**AUFGABE 1**
Schreib aus dem Forenbeitrag zum Suchen und Ersetzen die Stelle zwischen „## i125 (25.“ und „ein Befehlssammlung finde???“ einschließlich wortgetreu ab.
**AUFGABE 2**
Führe den Forenbeitrag zum Suchen und Ersetzen im Anschluss an seinen letzten Satz weiter.

# Suchen und ersetzen



## i125 (25. März 2003)

Hallo zusammmen,

ich hab da mal ein Problem,

in einer Variable habe ich einen Wert wie diesen drinn stehen,

dim asdf as long
asdf = "Hallo mein Name ist Hase"

und ich möchte gerne "Name" und "Hase" ersetzen, kennt jemand zufällig ein Seite wo ich ein Befehlssammlung finde???

Oder kann mir jemand hier weiter helfen????

Direkt die nächste Frage,

in der Variable "asdf" mächte ich gerne ein Stringmanipulation durchführen:

Also:

asdf nach jedem Leehrzeichen trennen:

asdf = "Hallo mein Name ist Hase"

**ERFASSTE DATEN**
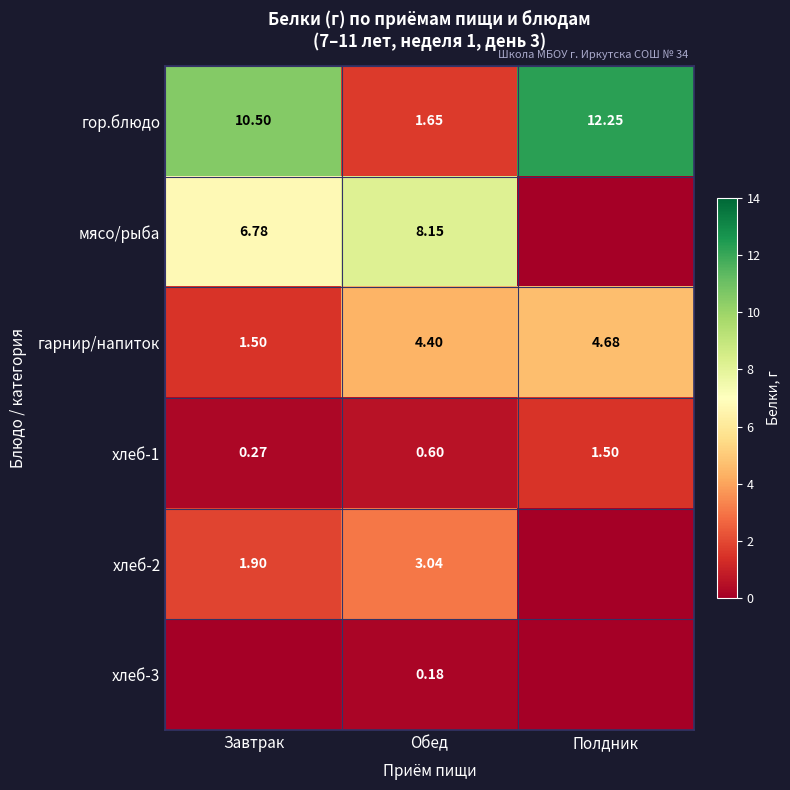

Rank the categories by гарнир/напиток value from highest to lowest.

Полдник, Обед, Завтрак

...

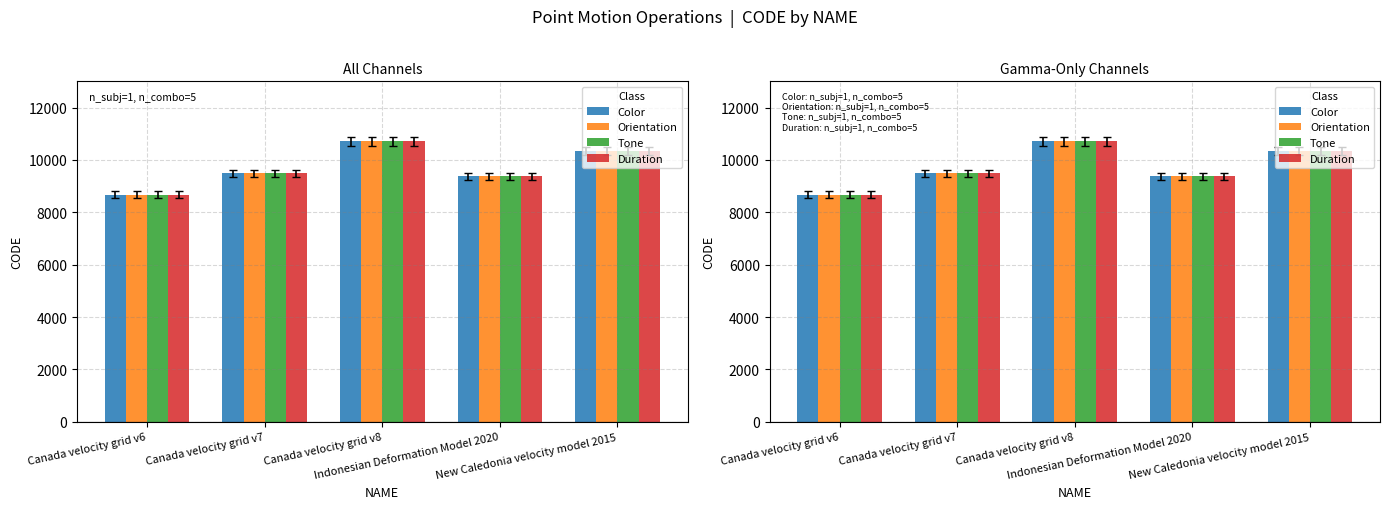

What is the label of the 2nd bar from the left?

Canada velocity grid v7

--

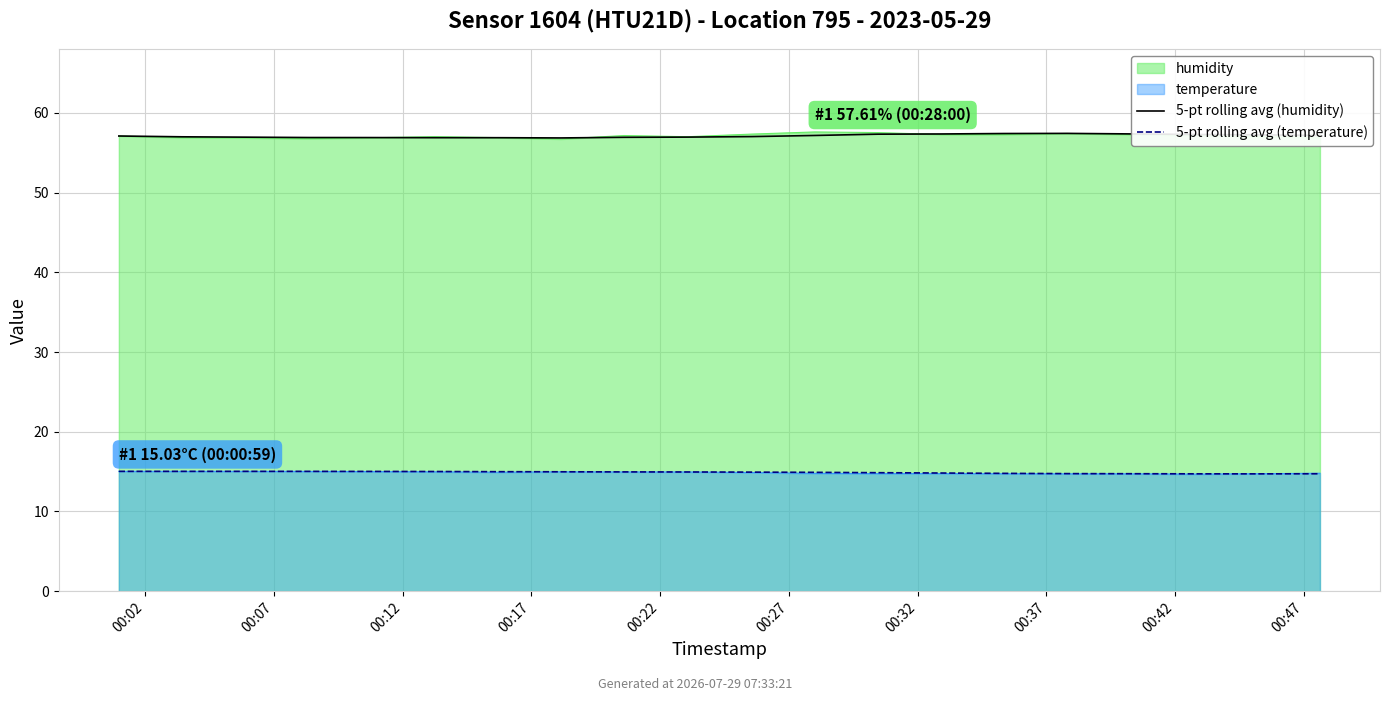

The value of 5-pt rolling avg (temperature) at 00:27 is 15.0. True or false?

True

**ANTWORT 1**
## i125 (25. März 2003)

Hallo zusammmen,

ich hab da mal ein Problem,

in einer Variable habe ich einen Wert wie diesen drinn stehen,

dim asdf as long
asdf = "Hallo mein Name ist Hase"

und ich möchte gerne "Name" und "Hase" ersetzen, kennt jemand zufällig ein Seite wo ich ein Befehlssammlung finde???

**ANTWORT 2**
asdf[0]= Hallo
asdf[1]= mein
asdf[2]= Name
asdf[3]= ist
asdf[4]= Hase

Weiß jemand wie das funktioniert????

Grüsse im voraus


Alexander


----------



## Dario Linsky (25. März 2003)

1. Replace()
2. Split()


----------



## Daniel Toplak (25. März 2003)

Da gibts nur noch eins hinzuzufügen:


> dim asdf as long
> asdf = "Hallo mein Name ist Hase"


wenn dann als String deklarieren !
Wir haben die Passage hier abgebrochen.